- **EXERCISE INSTRUCTIONS**
Could you print, word for word, the lines of the data from the line containing "RGB LED-Indikator" through the line containing "ÄHNLICHE PRODUKTE", both included?

- **DATA FOR ANALYSIS**
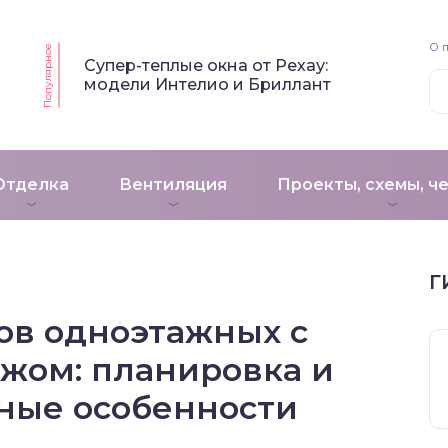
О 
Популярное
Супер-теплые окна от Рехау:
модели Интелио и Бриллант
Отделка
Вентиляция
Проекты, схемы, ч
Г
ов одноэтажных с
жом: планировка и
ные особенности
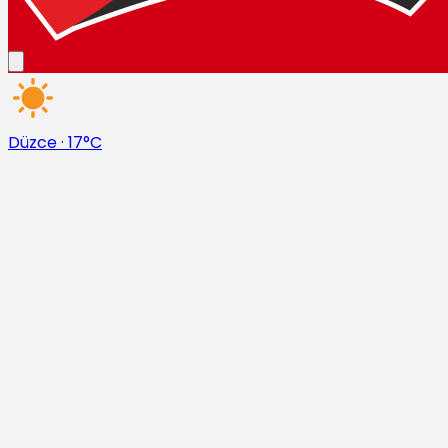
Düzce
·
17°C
--
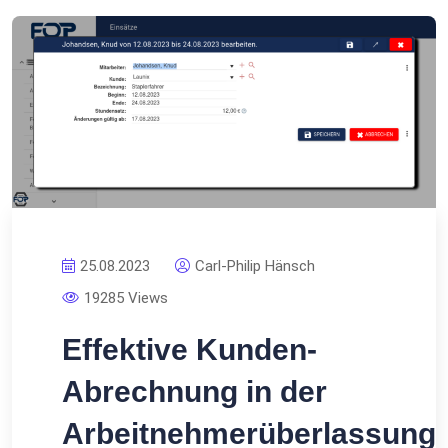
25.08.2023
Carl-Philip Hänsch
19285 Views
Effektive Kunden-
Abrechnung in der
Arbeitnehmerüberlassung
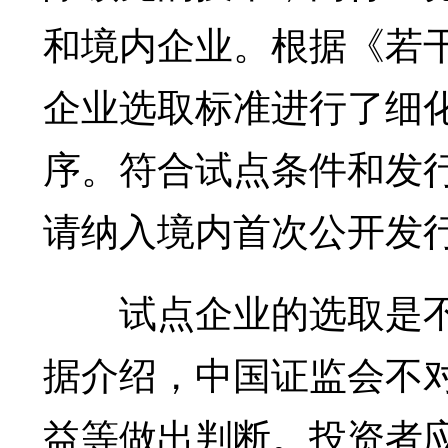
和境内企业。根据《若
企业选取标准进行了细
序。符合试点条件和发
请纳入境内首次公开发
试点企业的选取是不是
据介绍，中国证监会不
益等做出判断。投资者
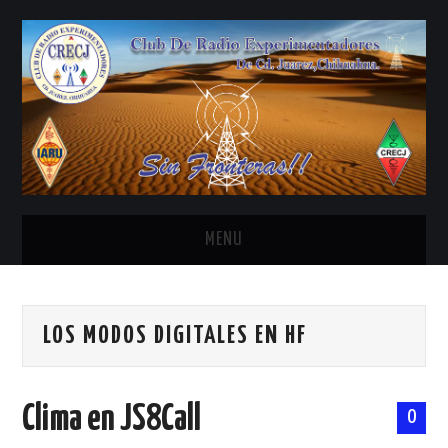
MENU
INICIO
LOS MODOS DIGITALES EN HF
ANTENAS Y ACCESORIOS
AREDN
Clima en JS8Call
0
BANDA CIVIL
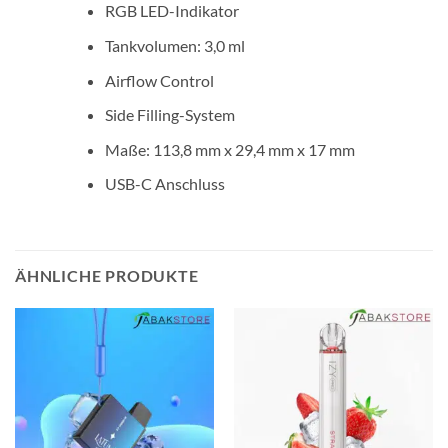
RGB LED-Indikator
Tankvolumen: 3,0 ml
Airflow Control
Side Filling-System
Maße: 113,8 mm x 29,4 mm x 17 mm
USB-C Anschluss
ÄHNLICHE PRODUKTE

- **ANSWER**
RGB LED-Indikator
Tankvolumen: 3,0 ml
Airflow Control
Side Filling-System
Maße: 113,8 mm x 29,4 mm x 17 mm
USB-C Anschluss
ÄHNLICHE PRODUKTE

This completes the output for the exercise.